Think back to something that happened when you were a student at Sunnyside Elementary, and why you think that incident has stuck in your memory after all these years.Carol wrote her version of the Jets and the Sharks at Sunnyside Elementary, here and Christy wrote about her artistic talents and aspirations when she was a sixth grader, here.
I remember a lot about my four years at Sunnyside Elementary. I'll never forget Dave Rowley coming up to me under the fire escapes behind the old part of the school and telling me JFK had been shot.
I'll always remember when Delbert Larson was my patrol partner at the corner of Division and Cameron, across from Wellman's Auto, and he rammed the shaft of his patrol flag into the traffic light control box from underneath and the traffic lights went nuts, flashing chaotically between red, yellow, and green, confusing the drivers of the semis and the cars -- luckily no accidents occurred.
I remember when, on our way to junior choir practice at the United Church, Don Windisch pinched penny candy at Walden's story and when he revealed his spoils to Scott Stuart and me, he proudly crowed, "The hand is quicker than the eye."
I remember Mrs. Denlinger kicking me out of class for reading a bloody scene from Where the Fern Grows.

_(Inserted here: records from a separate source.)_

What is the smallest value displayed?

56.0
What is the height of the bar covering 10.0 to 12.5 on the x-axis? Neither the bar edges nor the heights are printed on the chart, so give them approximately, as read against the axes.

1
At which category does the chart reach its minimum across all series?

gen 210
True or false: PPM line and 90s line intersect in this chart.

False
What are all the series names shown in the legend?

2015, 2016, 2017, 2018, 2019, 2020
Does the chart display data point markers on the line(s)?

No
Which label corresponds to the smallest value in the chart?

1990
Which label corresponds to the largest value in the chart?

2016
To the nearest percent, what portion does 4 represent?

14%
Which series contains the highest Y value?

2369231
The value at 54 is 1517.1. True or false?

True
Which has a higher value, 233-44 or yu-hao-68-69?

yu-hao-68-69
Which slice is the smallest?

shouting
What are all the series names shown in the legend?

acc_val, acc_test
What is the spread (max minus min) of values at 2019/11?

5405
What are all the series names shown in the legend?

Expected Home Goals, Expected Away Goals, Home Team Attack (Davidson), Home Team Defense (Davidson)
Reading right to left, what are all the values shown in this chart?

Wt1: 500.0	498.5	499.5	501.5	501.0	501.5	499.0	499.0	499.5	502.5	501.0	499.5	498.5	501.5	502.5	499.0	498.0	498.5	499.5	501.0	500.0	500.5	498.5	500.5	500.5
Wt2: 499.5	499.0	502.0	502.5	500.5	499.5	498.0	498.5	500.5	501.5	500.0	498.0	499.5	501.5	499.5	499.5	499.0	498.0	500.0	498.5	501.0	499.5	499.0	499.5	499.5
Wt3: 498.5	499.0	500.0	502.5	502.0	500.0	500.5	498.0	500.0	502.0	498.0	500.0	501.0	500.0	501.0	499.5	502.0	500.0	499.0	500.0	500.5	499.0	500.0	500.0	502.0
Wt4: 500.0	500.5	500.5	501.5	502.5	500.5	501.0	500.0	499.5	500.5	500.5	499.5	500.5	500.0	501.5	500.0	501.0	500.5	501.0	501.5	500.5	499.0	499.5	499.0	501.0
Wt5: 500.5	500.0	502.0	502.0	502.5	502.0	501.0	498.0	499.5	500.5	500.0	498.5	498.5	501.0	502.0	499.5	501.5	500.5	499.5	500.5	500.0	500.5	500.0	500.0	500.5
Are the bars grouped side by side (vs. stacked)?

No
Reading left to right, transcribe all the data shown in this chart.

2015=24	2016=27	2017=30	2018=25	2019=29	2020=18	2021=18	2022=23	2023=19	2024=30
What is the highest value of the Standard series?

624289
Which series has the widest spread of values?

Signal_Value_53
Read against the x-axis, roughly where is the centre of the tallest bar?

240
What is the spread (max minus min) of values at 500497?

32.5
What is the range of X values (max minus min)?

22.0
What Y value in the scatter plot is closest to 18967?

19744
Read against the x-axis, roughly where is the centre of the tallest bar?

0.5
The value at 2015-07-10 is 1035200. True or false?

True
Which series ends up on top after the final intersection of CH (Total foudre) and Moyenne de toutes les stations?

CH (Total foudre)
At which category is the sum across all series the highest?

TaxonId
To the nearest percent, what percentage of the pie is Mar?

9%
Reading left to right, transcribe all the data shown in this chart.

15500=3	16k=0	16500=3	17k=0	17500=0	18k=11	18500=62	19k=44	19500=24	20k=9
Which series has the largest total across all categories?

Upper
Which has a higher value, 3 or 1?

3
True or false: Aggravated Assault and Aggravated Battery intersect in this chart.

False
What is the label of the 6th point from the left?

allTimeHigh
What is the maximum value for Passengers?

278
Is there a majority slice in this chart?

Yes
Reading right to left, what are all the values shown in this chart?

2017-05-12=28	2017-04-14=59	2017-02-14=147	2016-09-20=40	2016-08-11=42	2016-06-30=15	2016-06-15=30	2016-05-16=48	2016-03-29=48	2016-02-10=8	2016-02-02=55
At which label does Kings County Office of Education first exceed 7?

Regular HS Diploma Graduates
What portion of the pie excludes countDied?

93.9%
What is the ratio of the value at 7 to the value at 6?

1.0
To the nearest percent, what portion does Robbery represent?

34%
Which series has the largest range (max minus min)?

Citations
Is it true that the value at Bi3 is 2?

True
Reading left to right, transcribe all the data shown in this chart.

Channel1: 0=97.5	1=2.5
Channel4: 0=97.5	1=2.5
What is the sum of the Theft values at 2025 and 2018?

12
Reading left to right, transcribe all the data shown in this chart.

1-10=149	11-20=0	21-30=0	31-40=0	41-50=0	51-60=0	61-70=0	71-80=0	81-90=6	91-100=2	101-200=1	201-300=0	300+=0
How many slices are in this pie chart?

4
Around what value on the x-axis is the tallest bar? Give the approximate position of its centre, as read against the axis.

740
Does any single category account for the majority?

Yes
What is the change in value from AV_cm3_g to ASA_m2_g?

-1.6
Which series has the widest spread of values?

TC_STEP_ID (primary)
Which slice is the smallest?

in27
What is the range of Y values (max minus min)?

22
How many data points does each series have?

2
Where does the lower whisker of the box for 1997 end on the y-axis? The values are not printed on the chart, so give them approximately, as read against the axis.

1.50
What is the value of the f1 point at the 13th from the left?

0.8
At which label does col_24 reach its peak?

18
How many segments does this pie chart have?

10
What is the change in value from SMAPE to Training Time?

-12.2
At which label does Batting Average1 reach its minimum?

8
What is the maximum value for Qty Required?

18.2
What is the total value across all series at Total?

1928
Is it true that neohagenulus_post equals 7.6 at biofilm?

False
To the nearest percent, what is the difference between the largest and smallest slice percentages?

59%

I remember Mrs. Denlinger censoring our Weekly Reader if it had anything controversial in it -- like the space program -- she belonged to the John Birch Society and opposed government programs -- she also made us pray in class and do group memorized readings from Scripture after the Supreme Court ruled that such activities violated the separation of church and state.
Mrs. Denlinger also made me stay for over an hour after school the last day of classes to complete work on Greek Mythology that I hadn't finished back in February.
I remember Mrs. Hitzel putting the kibosh on Scott and me roaring, "A-Yoooooo-Weee" as we darted out of the classroom for recess, calling our joyful cry, "that horrible holler".
Oh, there's more.
But, I need to get to that one especially memorable incident that I can now call the Sunnyside Ice Bowl.
It happened before the historic Ice Bowl of December 31, 1967 when the Packers hosted the Cowboys on the frozen tundra of Lambeau Field in severe sub-zero conditions.
I was a fifth grader.
A cold snap had invaded Kellogg.
It was glorious.
The sky was clear and as blue as a robin's egg. A foot or more of dry, powder snow covered the Sunnyside playground.
It was so cold that not one teacher would come outside for playground duty -- and, yet, this being some time in the winter of 1964-65, we boys who wanted to be outside in these conditions were allowed to have our own recess --
I have no idea who let us be on the playground by ourselves, but we took full advantage of the situation.
You see, normally, when we played football on the Sunnyside Elementary playground, we had to play two-hand touch, not tackle football.
But with a foot of powdery snow on the ground, no teachers to stop us, and an instinctual desire to warm ourselves up, we divided into two sides and played an awesome game of tackle football.
As I grew older, I came to hate playing tackle football and never did it again after the ninth grade.
But on this day, it was the most fun I ever had on that playground.
I remember my face going from freezing cold to burning and never would I ever have so much fun tackling other kids on the soft cushion of the powdery snow and rolling around in it, hardly, it seemed, even getting wet.
We also were joined in a brief brotherhood of getting away with something we had never done before and would never do again and the thrill of not having to play touch football, but playing tackle, made us giddy, moved us to help each other up after a tackle, laugh at the absurdity of trying to run, pass, and punt in this deep snow with golashes on, and, when the bell rang ending recess, we put our arms around each others' shoulders, laughed more, and made our way back to our respective classes.
No one got hurt.
The warmth of the building never felt better, and, once in, I realized, as I'm sure my classmates did, that the powder snow did, indeed, have water content. My pants and whatever I wore above the waist were really wet and I remember (I think) Mrs. Denlinger letting me stand next to one of the steam heat radiators and get dry.
I admit. The conditions we played this one surreptitious game of tackle football under were no equal to the Ice Bowl in Green Bay, Wisconsin.
But, all the same, as I grew older, I always looked back on it as the Sunnyside Ice Bowl.